Deciphering the interplay between SETD2 mediated H3K36me3 and RNA N6-methyladenosine in clear cell renal cell carcinoma (ccRCC) [MeRIP-seq]

RNA N6-methyladenosine (m6A) plays diverse roles in RNA metabolism and its deregulation contributes to tumor initiation and progression. Clear cell renal cell carcinoma (ccRCC) is characterized by near ubiquitous loss of VHL followed by mutations in epigenetic regulators PBRM1, SETD2, and BAP1. Mutations in SETD2, a histone H3 lysine 36 trimethylase (H3K36me3), are associated with reduced survival, greater metastatic propensity, and metabolic reprogramming. While m6A and H3K36me3 deregulation are separately implicated in renal tumorigenesis, H3K36me3 may participate directly in m6A targeting, but the m6A-H3K36me3 interplay has not been investigated in the context of ccRCC. Using RCC-relevant SETD2 isogenic knockout and rescue cell line models, we demonstrate a dynamic redistribution of m6A in the SETD2 depleted transcriptome, with a subset of transcripts involved in metabolic reprogramming demonstrating SETD2 dependent m6A and expression level changes. Using a panel of six histone modifications we show that m6A redistributes to regions enriched in gained active enhancers upon SETD2 inactivation. Finally, we demonstrate a reversal of transcriptomic programs involved in SETD2 loss mediated metabolic reprogramming, and reduced cell viability through pharmacological inhibition or genetic ablation of m6A writer METTL3 specific to SETD2 deficient cells.
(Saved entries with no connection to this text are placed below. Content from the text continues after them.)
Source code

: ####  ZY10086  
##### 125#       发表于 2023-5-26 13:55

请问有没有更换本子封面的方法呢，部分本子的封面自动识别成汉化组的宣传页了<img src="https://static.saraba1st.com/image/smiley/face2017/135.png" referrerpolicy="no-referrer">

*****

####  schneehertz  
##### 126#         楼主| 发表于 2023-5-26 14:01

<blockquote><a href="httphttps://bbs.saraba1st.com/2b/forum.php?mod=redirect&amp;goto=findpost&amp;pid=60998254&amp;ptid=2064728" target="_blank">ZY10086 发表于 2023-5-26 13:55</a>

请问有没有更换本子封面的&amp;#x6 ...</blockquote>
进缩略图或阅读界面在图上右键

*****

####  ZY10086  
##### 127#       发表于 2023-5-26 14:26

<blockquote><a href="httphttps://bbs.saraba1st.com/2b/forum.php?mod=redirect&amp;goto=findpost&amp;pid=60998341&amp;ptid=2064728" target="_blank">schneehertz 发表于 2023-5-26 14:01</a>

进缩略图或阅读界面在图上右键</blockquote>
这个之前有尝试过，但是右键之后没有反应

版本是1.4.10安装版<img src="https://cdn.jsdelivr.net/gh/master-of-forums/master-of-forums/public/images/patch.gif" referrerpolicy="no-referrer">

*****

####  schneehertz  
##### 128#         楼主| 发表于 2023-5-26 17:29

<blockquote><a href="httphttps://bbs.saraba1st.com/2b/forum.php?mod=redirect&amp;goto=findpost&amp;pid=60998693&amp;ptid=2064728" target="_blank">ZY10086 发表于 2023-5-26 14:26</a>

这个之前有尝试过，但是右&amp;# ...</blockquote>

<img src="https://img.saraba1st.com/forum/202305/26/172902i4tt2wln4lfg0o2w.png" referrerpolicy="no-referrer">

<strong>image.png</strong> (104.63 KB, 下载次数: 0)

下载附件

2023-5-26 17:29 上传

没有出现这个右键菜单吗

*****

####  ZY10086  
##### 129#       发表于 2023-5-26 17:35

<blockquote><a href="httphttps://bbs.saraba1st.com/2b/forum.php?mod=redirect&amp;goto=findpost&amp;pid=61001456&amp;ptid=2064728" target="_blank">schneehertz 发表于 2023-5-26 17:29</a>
Thus, targeting m6A may represent a novel therapeutic vulnerability in SETD2 mutant ccRCC. Overall design: SETD2WT and SETD2KO ccRCC (786-O) and surrogate normal (RPTEC) cell lines were profiled for m6A methylome to determine the impact of SETD2 inactivation on m6A methylation patterns

RNA N6-甲基腺苷（RNA N6-methyladenosine，m6A）在RNA代谢中发挥多种重要功能，其表达失调可促进肿瘤发生与进展。透明细胞肾细胞癌（Clear cell renal cell carcinoma，ccRCC）的典型特征为几乎普遍存在VHL基因缺失，随后伴随表观遗传调控因子PBRM1、SETD2及BAP1的突变。SETD2作为组蛋白H3赖氨酸36三甲基化酶（histone H3 lysine 36 trimethylase，H3K36me3），其突变与患者生存期缩短、转移潜能增强及代谢重编程显著相关。尽管m6A与H3K36me3的失调已被分别证实参与肾肿瘤发生过程，但H3K36me3可能直接参与m6A的靶向调控，然而二者的互作关系尚未在ccRCC的研究背景中得到阐释。 本研究依托RCC相关的SETD2同基因敲除与回复细胞系模型，证实SETD2缺失的转录组中m6A修饰发生动态重分布，其中参与代谢重编程的部分转录本呈现SETD2依赖的m6A修饰及表达水平变化。通过针对六种组蛋白修饰的检测分析，我们发现SETD2失活后，m6A重分布至新增的活性增强子富集区域。最后，本研究证实SETD2缺失介导的代谢重编程相关转录组程序可被逆转，且通过对SETD2缺陷细胞特异性的m6A写入酶METTL3进行药物抑制或基因敲除，可显著降低细胞活力。因此，靶向m6A或可成为SETD2突变型ccRCC的新型治疗脆弱靶点。 总体实验设计：本研究对SETD2野生型（SETD2WT）、SETD2敲除型（SETD2KO）ccRCC细胞系（786-O）及替代正常细胞系（RPTEC）开展m6A甲基化组测序，以明确SETD2失活对m6A甲基化模式的影响。